Problem to solve |
Going line by line through the records below, count those with the word "APERTURE" and give only the count.

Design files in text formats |
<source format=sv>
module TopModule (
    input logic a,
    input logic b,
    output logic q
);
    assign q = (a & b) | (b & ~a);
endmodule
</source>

---

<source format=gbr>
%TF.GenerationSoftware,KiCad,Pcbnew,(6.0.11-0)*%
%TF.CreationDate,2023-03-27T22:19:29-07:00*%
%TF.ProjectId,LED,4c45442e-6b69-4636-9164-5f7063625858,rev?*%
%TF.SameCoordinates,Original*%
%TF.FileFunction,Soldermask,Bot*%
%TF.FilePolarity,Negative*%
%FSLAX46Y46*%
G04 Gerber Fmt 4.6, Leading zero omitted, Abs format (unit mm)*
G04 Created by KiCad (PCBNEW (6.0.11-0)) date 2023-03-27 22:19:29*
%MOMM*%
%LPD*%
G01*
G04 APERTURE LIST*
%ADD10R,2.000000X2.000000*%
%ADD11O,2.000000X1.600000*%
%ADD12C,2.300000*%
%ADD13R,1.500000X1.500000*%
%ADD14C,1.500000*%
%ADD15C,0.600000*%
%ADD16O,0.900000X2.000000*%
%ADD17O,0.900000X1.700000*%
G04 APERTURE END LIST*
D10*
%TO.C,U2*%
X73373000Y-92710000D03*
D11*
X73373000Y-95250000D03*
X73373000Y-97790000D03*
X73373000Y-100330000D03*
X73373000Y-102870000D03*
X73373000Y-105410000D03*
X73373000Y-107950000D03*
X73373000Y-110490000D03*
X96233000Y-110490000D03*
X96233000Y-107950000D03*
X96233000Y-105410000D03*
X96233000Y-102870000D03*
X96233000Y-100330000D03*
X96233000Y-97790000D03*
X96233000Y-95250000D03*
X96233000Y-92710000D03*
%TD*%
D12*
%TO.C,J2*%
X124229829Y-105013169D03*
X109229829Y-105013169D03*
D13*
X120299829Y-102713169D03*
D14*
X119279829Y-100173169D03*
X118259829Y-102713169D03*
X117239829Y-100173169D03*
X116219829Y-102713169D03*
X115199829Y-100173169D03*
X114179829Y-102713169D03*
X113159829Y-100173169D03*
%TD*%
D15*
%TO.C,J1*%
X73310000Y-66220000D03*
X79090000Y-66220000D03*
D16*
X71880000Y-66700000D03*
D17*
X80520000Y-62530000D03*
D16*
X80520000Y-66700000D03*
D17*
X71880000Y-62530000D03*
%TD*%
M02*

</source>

---

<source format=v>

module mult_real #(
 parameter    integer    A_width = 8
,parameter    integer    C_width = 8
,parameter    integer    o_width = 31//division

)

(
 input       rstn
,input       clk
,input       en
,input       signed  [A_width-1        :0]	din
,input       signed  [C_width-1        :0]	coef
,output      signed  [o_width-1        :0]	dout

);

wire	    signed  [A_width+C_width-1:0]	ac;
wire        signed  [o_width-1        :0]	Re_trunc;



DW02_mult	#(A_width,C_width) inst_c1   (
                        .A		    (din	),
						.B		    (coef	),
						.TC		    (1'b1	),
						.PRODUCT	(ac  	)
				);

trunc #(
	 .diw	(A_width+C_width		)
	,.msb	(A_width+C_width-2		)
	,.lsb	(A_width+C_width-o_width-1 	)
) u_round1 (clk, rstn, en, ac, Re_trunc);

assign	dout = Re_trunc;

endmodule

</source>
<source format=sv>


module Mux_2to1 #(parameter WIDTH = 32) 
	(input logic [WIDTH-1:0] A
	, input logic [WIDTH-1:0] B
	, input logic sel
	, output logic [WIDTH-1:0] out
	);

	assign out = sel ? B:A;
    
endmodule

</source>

Result of this task |
2